REVIEW

[Translate to Englisch:] Eine Künstlerpaar der Moderne
ARTIST COUPLE IN THE MODERN MOVEMENT

Emil Maetzel & Dorothea Maetzel-Johannsen
23 November 2018 to 24 March 2019

Emil Maetzel (1877–1955) and Dorothea Maetzel-Johannsen (1886–1930) were important  representatives of the artistic  avant-garde in Hamburg in the first years of the Weimar Republic when the spirit of  renewal resounded through Secession in 1919, the city experienced a second important phase of Expressionism, one in which the Maetzels played a decisive role.

Emil Maetzel studied architecture and was a self-taught painter. Although Dorothea Maetzel-Johannsen attended drawing school, she too was not professionally trained as an artist. In Berlin, where Emil Maetzel was stationed during the First World War, the couple benefited from opportunities to visit important exhibitions such as the Berlin Secession and Herwarth Walden‘s “Der Sturm” Gallery. A decisive event for the artists was their discovery of African art, which they began to collect and whose figures they integrated into their works. 

1919 to 1923 were the years of Hamburg‘s first artist festivals, which ignited a veritable firework of racy performances by dancers, singers, and actors und provided the outlet for a more permissive societal cohesion. The festivities helped bring staid citizens together with members of the artistic Bohème. The ever exotic settings and costumes were the results of the fantasy of artists, among whom Emil Maetzel played a prominent role as painter. Artistic freedom found its intellectual expression in the emancipation of living styles from conventional ideas of morality.  

The Maetzels followed diverging artistic paths in the 1920s. With visits to Paris (1925) and Gotland (1929) Dorothea Maetzel-Johannsen underlined her increasing independence before she died of heart problems in 1930 at the age of only 44. Emil survived her by 25 years. In 1933 he was dismissed from the civil service by the National Socialists. In his house in Volksdorf he then spent lonely years, although taking advantage of the opportunity for painting excursions in northern Germany.
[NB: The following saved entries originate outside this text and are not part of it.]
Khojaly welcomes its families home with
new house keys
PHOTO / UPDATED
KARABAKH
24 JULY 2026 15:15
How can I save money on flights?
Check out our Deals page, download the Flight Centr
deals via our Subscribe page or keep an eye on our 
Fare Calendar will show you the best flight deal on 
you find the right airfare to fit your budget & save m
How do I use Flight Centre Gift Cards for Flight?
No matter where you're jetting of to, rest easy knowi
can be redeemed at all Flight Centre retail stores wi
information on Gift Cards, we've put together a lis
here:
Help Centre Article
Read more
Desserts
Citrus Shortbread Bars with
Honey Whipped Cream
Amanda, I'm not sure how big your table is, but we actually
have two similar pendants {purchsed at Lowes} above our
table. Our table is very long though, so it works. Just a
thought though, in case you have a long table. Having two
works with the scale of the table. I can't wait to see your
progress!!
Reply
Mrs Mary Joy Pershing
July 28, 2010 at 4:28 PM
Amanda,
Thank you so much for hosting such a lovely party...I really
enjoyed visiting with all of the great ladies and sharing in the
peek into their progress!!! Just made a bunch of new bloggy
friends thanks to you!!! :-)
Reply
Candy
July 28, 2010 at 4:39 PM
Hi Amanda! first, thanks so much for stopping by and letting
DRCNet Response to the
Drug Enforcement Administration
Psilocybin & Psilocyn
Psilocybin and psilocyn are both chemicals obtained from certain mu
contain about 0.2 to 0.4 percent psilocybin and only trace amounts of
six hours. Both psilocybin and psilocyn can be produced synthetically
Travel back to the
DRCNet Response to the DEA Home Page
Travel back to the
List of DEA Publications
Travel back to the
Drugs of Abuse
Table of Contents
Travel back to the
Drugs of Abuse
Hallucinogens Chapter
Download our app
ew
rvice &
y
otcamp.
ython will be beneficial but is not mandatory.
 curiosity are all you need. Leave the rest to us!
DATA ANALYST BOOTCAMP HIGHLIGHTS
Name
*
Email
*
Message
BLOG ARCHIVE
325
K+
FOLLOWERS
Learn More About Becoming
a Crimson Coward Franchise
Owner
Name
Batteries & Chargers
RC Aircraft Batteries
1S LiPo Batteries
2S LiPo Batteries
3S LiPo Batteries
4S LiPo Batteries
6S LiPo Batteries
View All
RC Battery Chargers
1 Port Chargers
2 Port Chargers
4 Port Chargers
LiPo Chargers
After 1945 he started out on a new and voluminous productive phase.

With more than 150 paintings, sculptures, print graphics, and photos, the Exhibition, which was prepared and shown for the first time in 2017 by the Kunsthaus Stade, gives visitors the most comprehensive look to date at both the work of this artist couple and a momentous chapter in Hamburg‘s Expressionism. The show is based on the holdings of Hamburg collector Tim Tobeler who has explored the work of Emil Maetzel and Dorothea Maetzel-Johannsen for many years. Besides the artistic estate of the Maetzel family, the Tobeler collection boasts the largest holding of works by the artist couple. The show in the Museum August Macke House has been supplemented by additional important loans from public and private collections, as well as from the artistic estate of the Maetzel family.